Last fall the Atlanta Department of Watershed Management announced 541 customers would receive refunds for overbilling due to improperly installed water meters. Dozens were entitled to more than $5,000 apiece.
Demetrius Harris was waiting for a refund long before then.
Harris was overbilled more than $5,000 by Watershed in recent years, she said, dutifully paying her monthly water bills even when they spiked from around $50 to upwards of $300.
Finally, the Southwest woman called the agency in early 2013 and asked them to review her account. Watershed sent a worker to check her meter, she said, who discovered flaws with the system.
When she received her next bill, she was floored to find a roughly $5,500 credit on her bill, she said. Elated, she asked for it to be returned.
More than a year later, she’s still waiting for the refund while Watershed deducts her monthly bill from the credit, she said.
“I paid all of my money to them with no problem, so I want the refund,” said Harris, who lives on a fixed income. “It would help me out with other bills.”
The Atlanta City Council must approve refunds of more than $5,000. Watershed spokeswoman Scheree Rawles said the city council approved Harris’s refund on March 31, and the check is now being processed by the city finance department.
Still, it’s unclear why the issue has taken more than a year to resolve.
Last fall the Atlanta City Council approved a Watershed request to return $737,000 to hundreds of customers.
The refunds were a result of the Watershed Department’s 2011 small meter audit, which reviewed nearly 160,000 water meters installed between 2007 and 2009 with the aim of improving billing accuracy, identifying leaks and cutting the time it takes to read meters.
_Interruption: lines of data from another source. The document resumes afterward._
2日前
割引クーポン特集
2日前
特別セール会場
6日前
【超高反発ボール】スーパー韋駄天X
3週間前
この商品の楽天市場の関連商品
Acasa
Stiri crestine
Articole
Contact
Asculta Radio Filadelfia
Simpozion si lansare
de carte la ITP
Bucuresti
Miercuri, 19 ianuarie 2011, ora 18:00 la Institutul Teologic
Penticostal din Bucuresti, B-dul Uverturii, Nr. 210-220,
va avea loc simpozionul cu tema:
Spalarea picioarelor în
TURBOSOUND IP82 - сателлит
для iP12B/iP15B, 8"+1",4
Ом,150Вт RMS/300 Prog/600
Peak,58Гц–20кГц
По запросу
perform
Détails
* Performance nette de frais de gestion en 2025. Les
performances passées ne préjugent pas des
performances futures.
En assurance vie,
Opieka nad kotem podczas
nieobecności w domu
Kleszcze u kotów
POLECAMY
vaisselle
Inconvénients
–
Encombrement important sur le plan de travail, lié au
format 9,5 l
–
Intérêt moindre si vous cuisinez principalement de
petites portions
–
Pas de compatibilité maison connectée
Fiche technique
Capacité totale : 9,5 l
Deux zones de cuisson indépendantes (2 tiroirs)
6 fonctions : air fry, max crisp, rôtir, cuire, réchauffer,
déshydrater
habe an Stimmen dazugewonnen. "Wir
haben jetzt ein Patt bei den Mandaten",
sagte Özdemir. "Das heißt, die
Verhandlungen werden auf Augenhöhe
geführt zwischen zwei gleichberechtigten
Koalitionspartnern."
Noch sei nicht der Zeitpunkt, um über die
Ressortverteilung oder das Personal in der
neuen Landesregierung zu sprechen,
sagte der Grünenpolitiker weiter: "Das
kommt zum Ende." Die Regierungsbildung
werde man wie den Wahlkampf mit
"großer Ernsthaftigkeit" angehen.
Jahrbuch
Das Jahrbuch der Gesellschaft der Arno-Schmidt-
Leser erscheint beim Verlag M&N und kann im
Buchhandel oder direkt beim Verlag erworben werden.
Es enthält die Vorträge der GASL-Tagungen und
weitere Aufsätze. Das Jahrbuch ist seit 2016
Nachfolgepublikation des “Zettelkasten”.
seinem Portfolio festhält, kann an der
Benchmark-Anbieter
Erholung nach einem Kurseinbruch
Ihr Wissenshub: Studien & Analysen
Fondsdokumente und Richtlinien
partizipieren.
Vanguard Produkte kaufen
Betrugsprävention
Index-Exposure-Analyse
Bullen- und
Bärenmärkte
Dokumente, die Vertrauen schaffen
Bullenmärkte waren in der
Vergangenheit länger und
The department serves 180,000 accounts in Atlanta and in neighboring jurisdictions, and spent about $35 million on the meter installation project.
The audit found that nearly two-thirds of the meters had problems, such as broken or ill-fitted meter lids. Few of those issues affected billing, Watershed Commissioner Jo Ann Macrina said in an October interview with The AJC.
And while 99 percent of water usage was accurately reported, 0.7 percent of meters —- or 1,085 —- were found to cause billing errors. About 520 of those faulty meters resulted in overbilling between 2007 and 2013.
Rawles said Harris’s issue was discovered outside of the small meter audit.